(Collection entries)
□ □ □ □
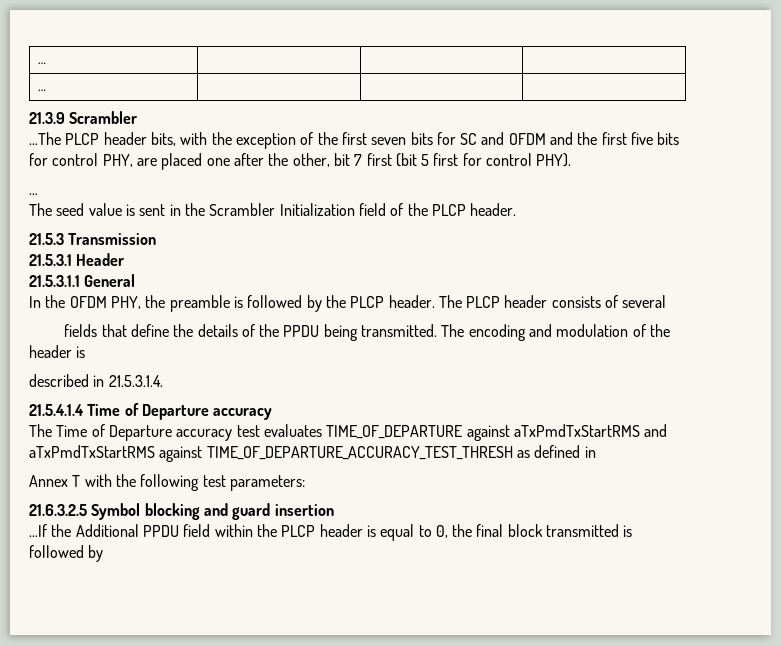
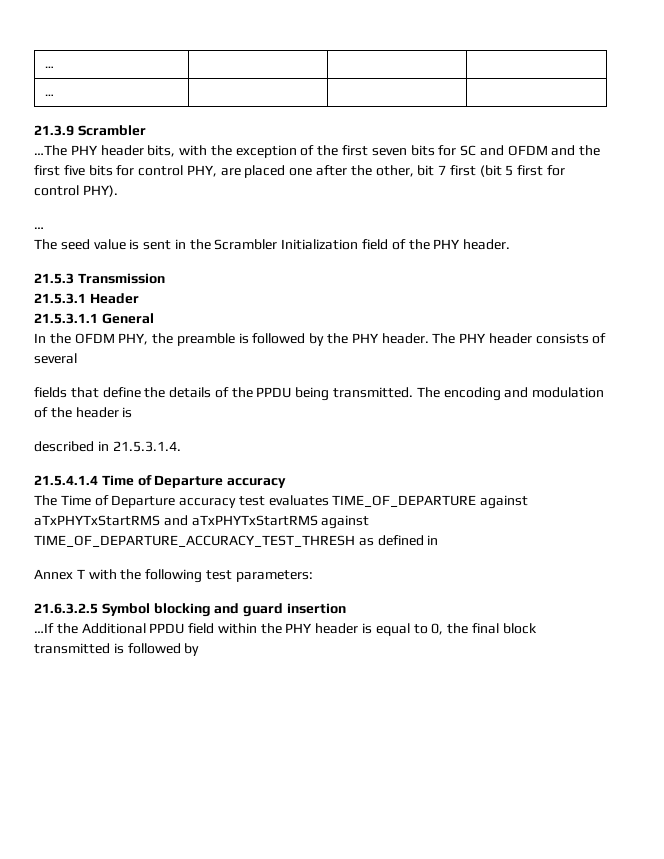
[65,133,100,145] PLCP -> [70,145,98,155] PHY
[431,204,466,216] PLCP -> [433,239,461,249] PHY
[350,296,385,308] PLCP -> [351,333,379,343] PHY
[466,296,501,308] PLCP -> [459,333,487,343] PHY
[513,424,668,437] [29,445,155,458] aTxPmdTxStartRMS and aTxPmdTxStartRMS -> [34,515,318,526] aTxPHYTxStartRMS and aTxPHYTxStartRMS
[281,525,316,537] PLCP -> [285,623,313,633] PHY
□ □ □ □
PROBLEM: Count the lines above that contain "PLCP" and reply with the figure alone.

EXPECTED ANSWER: 5